Study text –
Hi Alexey,

Thanks for the reproducer. Would you mind add it to JDK-8206925 for further testing?

I think more about if a control number could be helpful. If the certificate authorities can not be fully listed, it cannot be used to indicate the peer certificate selection accuracy. For example, client support A, B and C, and is only able to indicate A and B. If the server supports C, the connection cannot be established with this extension. This is not the expected behavior. Maybe, it is no worse than without this extension.

The extension is not enabled in client side by default because of the compatibility issues as described in the CSR. I don't expect this extension used a lot in client side in practice. Maybe, turn off this extension could help to mitigate the impact for now.

I added more comments in the code and release note, to make sure developers understand the impact and take care of the issues.

I agree that there is still a gap to cover some other case that there is a log CAs and cannot survive without the extension. Let's if it is a real problem in practice. We can go back and rethink of the solution when needed.


Thanks,
Xuelei

On 5/14/2020 4:07 AM, Alexey Bakhtin wrote:
Just fix a missprint:
It should be -Djdk.tls.client.enableCAExtension=true in the reproducer:
$JAVA_HOME/bin/java -Djdk.tls.client.enableCAExtension=true 
-Djavax.net.ssl.trustStore=./cacerts 
-Djavax.net.ssl.trustStorePassword=changeit HttpsClient https://www.google.com


On 14 May 2020, at 13:52, Alexey Bakhtin <ale...@azul.com> wrote:

Hello Xuelei,

I’ve posted a reproducer for described issue:
http://cr.openjdk.java.net/~abakhtin/8206925/

The test passed and returns code=200 from the server in case of CA extension 
disabled on the client side:
$JAVA_HOME/bin/java -Djavax.net.ssl.trustStore=./cacerts 
-Djavax.net.ssl.trustStorePassword=changeit HttpsClient https://www.google.com

The test fails with “fatal alert: illegal_parameter” in case of CA extension 
enabled on the client side:
java -Djavax.net.debug=none -Djdk.tls.client.enableCAExtension=false 
-Djavax.net.ssl.trustStore=./cacerts 
-Djavax.net.ssl.trustStorePassword=changeit HttpsClient https://www.google.com

I would suggest to control number of CA in the ClientHello message. It could be 
done with additional system property. Default value should allow to send 
ClientHello message in a single record. Application can enlarge it if the 
server supports ClientHello in several TLS records.

Entries provided –
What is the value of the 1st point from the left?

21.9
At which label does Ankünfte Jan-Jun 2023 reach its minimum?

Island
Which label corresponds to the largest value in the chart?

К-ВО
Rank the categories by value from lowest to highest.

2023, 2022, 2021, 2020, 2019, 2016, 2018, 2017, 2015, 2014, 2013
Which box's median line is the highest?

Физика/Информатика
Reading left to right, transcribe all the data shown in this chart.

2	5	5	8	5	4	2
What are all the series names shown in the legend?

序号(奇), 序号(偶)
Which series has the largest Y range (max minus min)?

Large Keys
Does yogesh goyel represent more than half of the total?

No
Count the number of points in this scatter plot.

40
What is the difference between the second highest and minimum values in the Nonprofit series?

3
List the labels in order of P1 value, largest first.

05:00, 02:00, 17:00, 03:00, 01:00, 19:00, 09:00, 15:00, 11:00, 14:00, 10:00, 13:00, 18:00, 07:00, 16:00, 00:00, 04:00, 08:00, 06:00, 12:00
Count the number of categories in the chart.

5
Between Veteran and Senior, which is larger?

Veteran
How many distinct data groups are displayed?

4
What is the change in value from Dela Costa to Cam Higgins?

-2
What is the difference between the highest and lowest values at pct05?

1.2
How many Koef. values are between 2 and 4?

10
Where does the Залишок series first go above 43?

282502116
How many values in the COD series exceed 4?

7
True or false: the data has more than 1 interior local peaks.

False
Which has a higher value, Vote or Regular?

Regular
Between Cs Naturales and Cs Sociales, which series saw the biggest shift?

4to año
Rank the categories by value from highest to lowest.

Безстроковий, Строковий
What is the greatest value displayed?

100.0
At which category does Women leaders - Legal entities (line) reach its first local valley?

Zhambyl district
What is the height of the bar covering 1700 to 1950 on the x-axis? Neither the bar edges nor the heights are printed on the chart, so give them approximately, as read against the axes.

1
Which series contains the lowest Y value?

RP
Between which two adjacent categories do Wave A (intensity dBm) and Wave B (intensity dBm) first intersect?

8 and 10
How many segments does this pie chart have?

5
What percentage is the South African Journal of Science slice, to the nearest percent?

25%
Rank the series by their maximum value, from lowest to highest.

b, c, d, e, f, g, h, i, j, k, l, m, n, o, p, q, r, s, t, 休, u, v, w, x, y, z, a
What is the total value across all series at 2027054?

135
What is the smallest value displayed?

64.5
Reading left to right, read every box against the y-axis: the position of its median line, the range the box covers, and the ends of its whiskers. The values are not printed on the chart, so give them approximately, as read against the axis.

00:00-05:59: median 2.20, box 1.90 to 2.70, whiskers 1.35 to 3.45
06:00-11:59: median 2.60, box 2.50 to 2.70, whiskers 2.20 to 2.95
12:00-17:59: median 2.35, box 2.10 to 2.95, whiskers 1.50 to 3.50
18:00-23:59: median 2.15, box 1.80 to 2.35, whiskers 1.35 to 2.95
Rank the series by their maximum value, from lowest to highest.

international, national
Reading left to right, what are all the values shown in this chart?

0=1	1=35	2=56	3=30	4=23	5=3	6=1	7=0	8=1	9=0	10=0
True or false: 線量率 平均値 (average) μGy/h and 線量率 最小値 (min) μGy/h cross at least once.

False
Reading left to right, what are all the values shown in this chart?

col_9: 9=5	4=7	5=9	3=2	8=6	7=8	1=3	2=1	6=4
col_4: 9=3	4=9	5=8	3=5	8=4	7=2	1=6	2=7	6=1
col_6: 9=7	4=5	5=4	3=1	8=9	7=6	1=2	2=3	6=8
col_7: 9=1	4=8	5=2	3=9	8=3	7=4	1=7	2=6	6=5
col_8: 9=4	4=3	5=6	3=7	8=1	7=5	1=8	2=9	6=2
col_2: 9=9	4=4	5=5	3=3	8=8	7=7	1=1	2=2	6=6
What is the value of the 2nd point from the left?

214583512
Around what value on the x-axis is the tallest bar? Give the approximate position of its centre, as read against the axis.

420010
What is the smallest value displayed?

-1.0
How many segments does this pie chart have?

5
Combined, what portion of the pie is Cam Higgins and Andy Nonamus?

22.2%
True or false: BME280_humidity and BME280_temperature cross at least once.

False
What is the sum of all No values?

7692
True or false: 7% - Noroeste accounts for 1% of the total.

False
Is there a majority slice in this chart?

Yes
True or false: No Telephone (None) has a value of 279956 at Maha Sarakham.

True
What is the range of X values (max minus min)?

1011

Task objective – In the email, rewrite the stretch from "The extension is" through "impact for now.", swapping every "extension" for "CA extension".

Task response –
The CA extension is not enabled in client side by default because of the compatibility issues as described in the CSR. I don't expect this CA extension used a lot in client side in practice. Maybe, turn off this CA extension could help to mitigate the impact for now.